A lot of talk lately has been focused on education reform, especially teacher quality.  The best place to focus reform would be to help teachers be the best they can be.  Working with teachers to find the teaching style that works best for them and maximizing it is the best approach, not cookie cutter programs. According to John Hattie's article Teachers Make a Difference reform must begin with the teacher.

"I therefore suggest that we should focus on the greatest source of variance that can make the difference – the teacher. We need to ensure that this greatest influence is optimised to have powerful and sensationally positive effects on the learner. Teachers can and usually do have positive effects, but they must have exceptional effects. We need to direct attention at higher quality teaching, and higher expectations that students can meet appropriate challenges - and these occur once the classroom door is closed and not by reorganising which or how many students are behind those doors, by promoting different topics for these teachers to teach, or by bringing in more sticks to ensure they are following policy."

There is a lot of focus on differentiation for students.  What about differentiation for teachers?  I have observed teachers with widely varied styles who were equally effective at their jobs.
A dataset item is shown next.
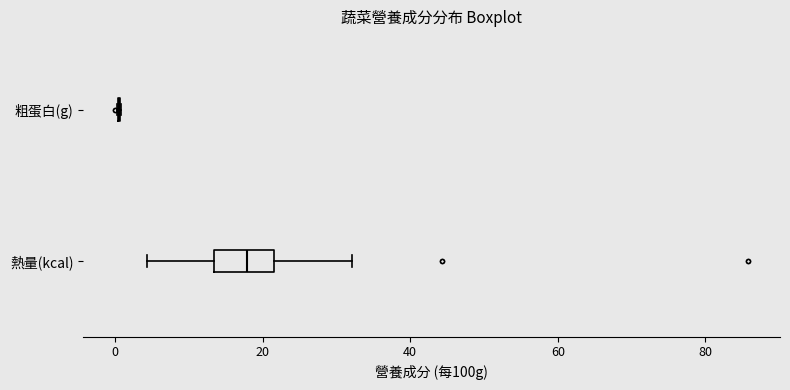

Reading bottom to top, read every box against the x-axis: the position of its median line, the range the box covers, and the ends of its whiskers. The values are not printed on the chart, so give them approximately, as read against the axis.

熱量(kcal): median 18, box 14 to 22, whiskers 4 to 32
粗蛋白(g): box collapsed to a line at 0, whiskers 0 to 0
When teachers are able to teach to their strengths they are most effective and are able to create the best learning environment.  This allows teachers to focus on students' needs without worrying about adopting a technique or program that may be ineffective, given their teaching style. 

In an interview with Robert Marzano about his book Designing and Teaching Learning Goals and Objectives: Classroom Strategies That Work for the School Leadership Review podcast, he discusses that his goal was never for teachers to implement all nine strategies in their classroom, but to pick and choose what works best for them.  School districts have a tendency to read about an effective strategy and roll it out district or school wide.  This information would better be disseminated through the principals to help teachers who need strategies to improve their teaching.

Principals need to be freed up to spend time nurturing teachers and helping to develop their craft.  I've seen this occur.  In a lesson-study that was implemented at my school last school year, all of the fourth grade teachers, the principal, and an education professor from University of Las Vegas came to observe a math lesson.  This was followed by an extensive discussion.  I found it beneficial; the discussion wasn't focused on my teaching but on the lesson itself.  This was a positive experience; through evaluating the lesson I was able to reflect on my teaching.  I was able to see what worked and what didn't. 

By creating an environment where teachers are able to excel, students will achieve.  Each school, teacher, and classroom is unique.  We already have reformers ready and willing to change the system; teachers.  Give teachers a supportive atmosphere with the guidance they need to reform the classroom and everyone will win.